Proof of $\log_xy=\frac{\log_zy}{\log_zx}$ Why is $\log_xy=\frac{\log_zy}{\log_zx}$? Can we prove this using the laws of exponents?
 A: I will presume that what was meant was $\displaystyle\log_x y = \frac{\log_z y}{\log_z x}$.
Notice that this is true if and only if $(\log_x y)(\log_z x) = \log_z y$, and that holds if and only if $\displaystyle z^{(\log_x y)(\log_z x)}=y$.
So
$$
z^{\Big((\log_x y)(\log_z x)\Big)} = \Big(z^{\log_z x}\Big)^{\log_x y} = x^{\log_x y} = y.
$$
A: By definition,
logz xlogxy = logz y, also by definition we have, logz xlogxy = logxy*logzx. So logzy = logxy*logzx. With division this gives us the result: logzy/logzx = logxy
A: Let $x^a=y$, $z^b=x$ and $z^c=y$. Then $z^{ab}=(z^b)^a=x^a=y=z^c$ so that $ab=c$.

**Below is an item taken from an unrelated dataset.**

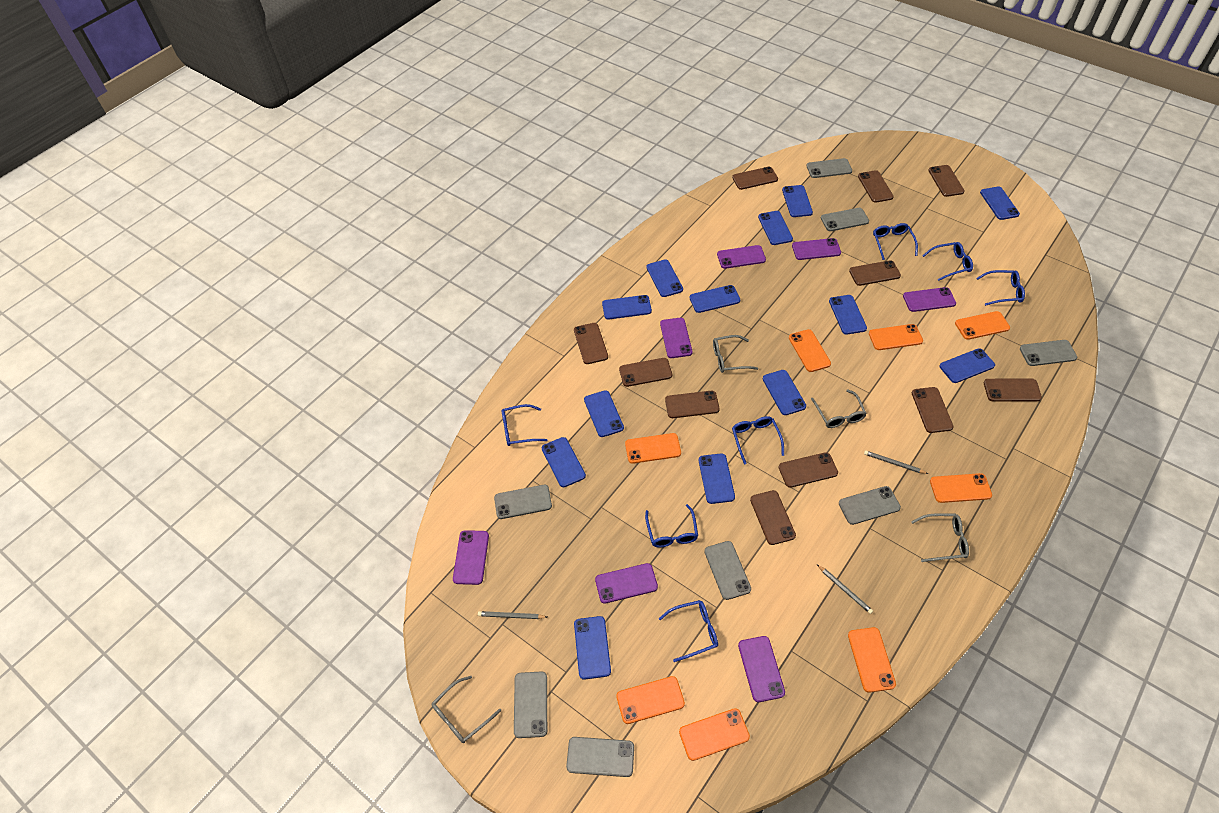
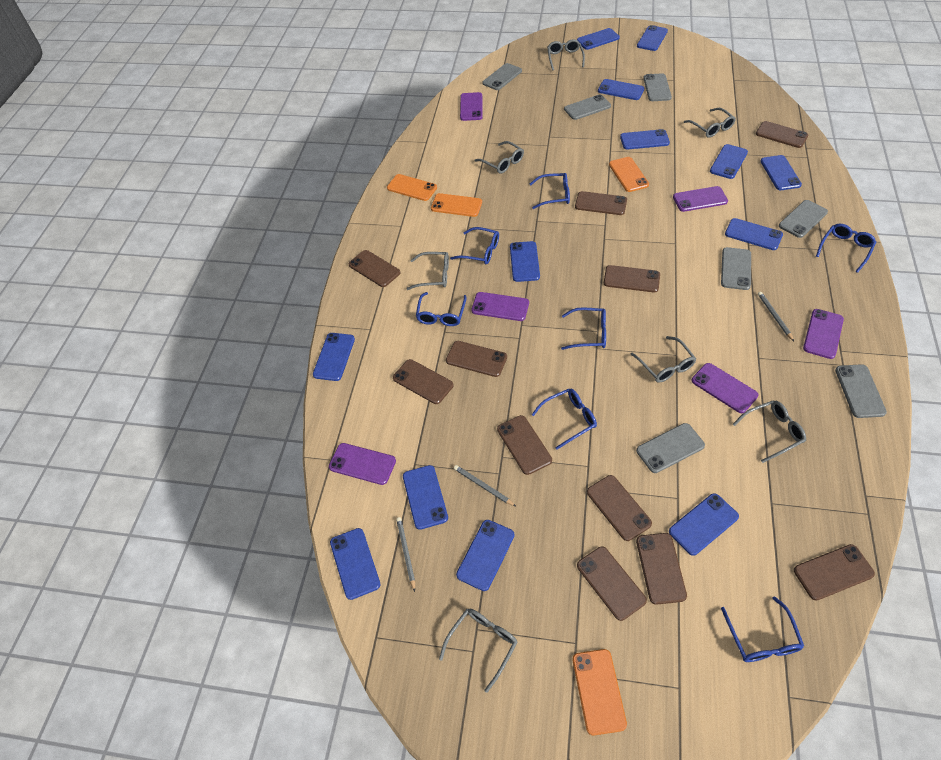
grey glasses: [432,676,501,743] [713,335,758,373] [811,389,867,428] [911,513,969,562] = 4 -> [406,252,449,290] [439,609,518,693] [474,141,524,174] [547,39,585,71] [631,336,696,383] [684,108,736,138] [733,400,806,463] = 7
grey phone: [494,485,552,519] [514,671,547,738] [566,737,634,777] [704,541,751,600] [807,158,852,178] [821,208,869,231] [839,486,901,525] [1020,340,1077,366] = 8 -> [483,63,522,90] [564,94,611,120] [636,423,705,473] [643,73,672,101] [721,247,751,290] [779,200,828,238] [835,364,887,418] = 7
orange phone: [616,676,685,724] [625,433,681,464] [679,708,750,761] [789,329,831,372] [848,627,896,693] [869,324,923,350] [930,473,992,503] [955,311,1010,340] = 8 -> [387,174,437,201] [431,193,482,217] [573,649,627,735] [609,157,649,192] = 4
purple phone: [453,530,489,585] [595,563,658,604] [660,318,692,358] [717,245,766,269] [738,636,785,702] [792,238,841,260] [903,287,956,312] = 7 -> [329,443,396,485] [460,92,483,121] [471,292,529,321] [673,186,728,212] [692,363,759,413] [803,309,844,359] = 6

A: Demonstrate: $ \log_xy=\frac{\log_ay}{\log_ax}; x,y,a \in \mathbb{R} $
We initially have:$$ f(x,y)= \log_xy$$ 
We transform it to the exponential form: $$ x^{f(x,y)}=y$$
We apply logarithm of base $a$ for $a \in \mathbb{R}$ on both sides of the equation:$$\log_a{x^{f(x,y)}}=\log_ay$$
Applying the exponential property: $\log_ab^c=c\log_ab$ we have: $$ f(x,y) \log_ax=\log_ay$$
Getting $f(x,y)$ $$ f(x,y)=\frac{\log_ay}{\log_ax} $$
We initially have that $f(x,y)=\log_xy$ and then we got $f(x)=\frac{\log_ay}{\log_ax}$, so:
$$ \log_xy = \frac{\log_ay}{\log_ax} \\ Q.E.D.$$
** If there are words that are not appropriated in this demonstration please let me know. I'm not English speaker!  **